Accorato appello del Papa a Lesbo

Fermiamo questo naufragio di civiltà, non lasciamo che il mare nostrum diventi mare mortuum. Francesco lancia la dolorosa invocazione da Lesbo, isola simbolo della tragedia migratoria, della “catastrofe umanitaria più grave della seconda guerra mondiale” che già nel 2016 lo aveva accolto. Oggi il Papa di nuovo parla a questa umanità ferita, incrociandone gli occhi “carichi di paura e di attesa, occhi che hanno visto violenza e povertà, occhi solcati da troppe lacrime”.
Prima di pronunciare il suo discorso, il Papa attraversa il campo, percorre la strada sterrata che passa tra i container che lo compongono, tra lui e i migranti non c’è distanza, tocca le mani, sorride, ascolta storie e richieste, accarezza e abbraccia i bambini che gli allungano le braccia, sempre circondato da calore e da sorrisi, ma anche dal muro e dal filo spinato che ingabbiano queste persone, come uno dei lager di cui Francesco aveva già parlato a Cipro.
Nelle vite dei migranti, il futuro di tutti
Francesco viene accolto nel Reception and Identification Centre dai canti di alcuni degli ospiti del Campo e dal saluto della presidente che parla di come la Grecia abbia sopportato il “peso spropositato dalla crisi dell’immigrazione e dei rifugiati, che sta colpendo l’intero Mediterraneo, il mare che ci unisce”, e di come affrontarla sia “una responsabilità condivisa dell’Europa”. La parola del Papa è subito di denuncia, perché le migrazioni sono “una crisi umanitaria che riguarda tutti”, invoca la solidarietà del mondo, perché se altre sfide globali come la pandemia o i cambiamenti climatici vedono muoversi qualcosa, così non è per quanto riguarda le migrazioni:
Eppure ci sono in gioco persone, ci sono in gioco vite umane! C’è in gioco il futuro di tutti, che sarà sereno solo se sarà integrato. Solo se riconciliato con i più deboli l’avvenire sarà prospero. Perché quando i poveri vengono respinti si respinge la pace. Chiusure e nazionalismi – la storia lo insegna – portano a conseguenze disastrose.

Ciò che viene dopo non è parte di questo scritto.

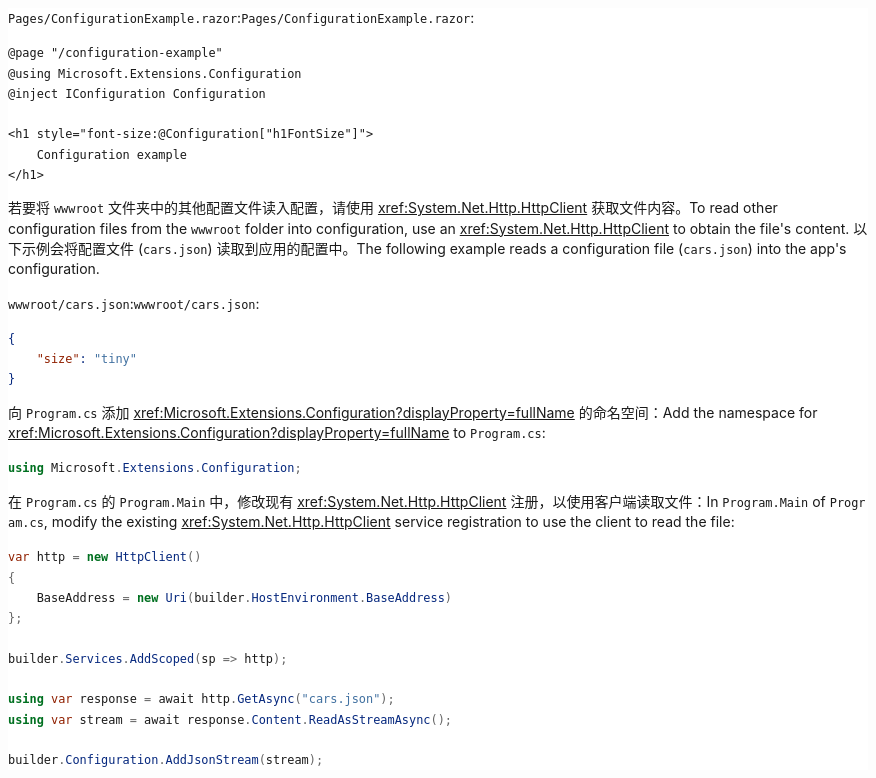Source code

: <span data-ttu-id="e21d5-122">`Pages/ConfigurationExample.razor`:</span><span class="sxs-lookup"><span data-stu-id="e21d5-122">`Pages/ConfigurationExample.razor`:</span></span>

```razor
@page "/configuration-example"
@using Microsoft.Extensions.Configuration
@inject IConfiguration Configuration

<h1 style="font-size:@Configuration["h1FontSize"]">
    Configuration example
</h1>
```

<span data-ttu-id="e21d5-123">若要将 `wwwroot` 文件夹中的其他配置文件读入配置，请使用 <xref:System.Net.Http.HttpClient> 获取文件内容。</span><span class="sxs-lookup"><span data-stu-id="e21d5-123">To read other configuration files from the `wwwroot` folder into configuration, use an <xref:System.Net.Http.HttpClient> to obtain the file's content.</span></span> <span data-ttu-id="e21d5-124">以下示例会将配置文件 (`cars.json`) 读取到应用的配置中。</span><span class="sxs-lookup"><span data-stu-id="e21d5-124">The following example reads a configuration file (`cars.json`) into the app's configuration.</span></span>

<span data-ttu-id="e21d5-125">`wwwroot/cars.json`:</span><span class="sxs-lookup"><span data-stu-id="e21d5-125">`wwwroot/cars.json`:</span></span>

```json
{
    "size": "tiny"
}
```

<span data-ttu-id="e21d5-126">向 `Program.cs` 添加 <xref:Microsoft.Extensions.Configuration?displayProperty=fullName> 的命名空间：</span><span class="sxs-lookup"><span data-stu-id="e21d5-126">Add the namespace for <xref:Microsoft.Extensions.Configuration?displayProperty=fullName> to `Program.cs`:</span></span>

```csharp
using Microsoft.Extensions.Configuration;
```

<span data-ttu-id="e21d5-127">在 `Program.cs` 的 `Program.Main` 中，修改现有 <xref:System.Net.Http.HttpClient> 注册，以使用客户端读取文件：</span><span class="sxs-lookup"><span data-stu-id="e21d5-127">In `Program.Main` of `Program.cs`, modify the existing <xref:System.Net.Http.HttpClient> service registration to use the client to read the file:</span></span>

```csharp
var http = new HttpClient()
{
    BaseAddress = new Uri(builder.HostEnvironment.BaseAddress)
};

builder.Services.AddScoped(sp => http);

using var response = await http.GetAsync("cars.json");
using var stream = await response.Content.ReadAsStreamAsync();

builder.Configuration.AddJsonStream(stream);
```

Francesco chiede quindi di seguire gli insegnamenti della storia e di adottare politiche ad ampio respiro:
Non si voltino le spalle alla realtà, finisca il continuo rimbalzo di responsabilità, non si deleghi sempre ad altri la questione migratoria, come se a nessuno importasse e fosse solo un inutile peso che qualcuno è costretto a sobbarcarsi!
Triste impiegare forze e fondi per costruire i muri
Nella sua prima visita a Lesbo, cinque anni fa, il Papa era accompagnato dal Patriarca ecumenico Bartolomeo e da Ieronymos, arcivescovo di Atene e di tutta la Grecia. Francesco va con la memoria a quei momenti, notando come da allora “sulla questione migratoria poco è cambiato”, ringrazia chi è impegnato nella cura dei migranti e la popolazione e le autorità di Lesbo che hanno sopportato sacrifici e ospitato e ringrazia la Grecia tutta per un’accoglienza “che diviene un problema perché tante volte non trova cammini di uscita per la gente per andare altrove”. La Grecia, però, al pari di altri Paesi, “è ancora alle strette” e mentre in Europa c’è chi continua a trattare il problema come se non lo riguardasse, i migranti vivono in “condizioni indegne dell’uomo!”:
Quanti hotspot dove migranti e rifugiati vivono in condizioni che sono al limite, senza intravedere soluzioni all’orizzonte! Eppure il rispetto delle persone e dei diritti umani, specialmente nel continente che non manca di promuoverli nel mondo, dovrebbe essere sempre salvaguardato, e la dignità di ciascuno dovrebbe essere anteposta a tutto! È triste sentir proporre, come soluzioni, l’impiego di fondi comuni per costruire muri.
“Siamo nell’epoca dei muri e dei fili spinati”, continua, ma anche di fronte a timori e insicurezze, difficoltà e pericoli, non sono le barriere che risolvono le cose e migliorano la convivenza. Si devono unire le forze per “prendersi cura degli altri”, nella legalità e senza prescindere dal “valore insopprimibile della vita di ogni uomo”.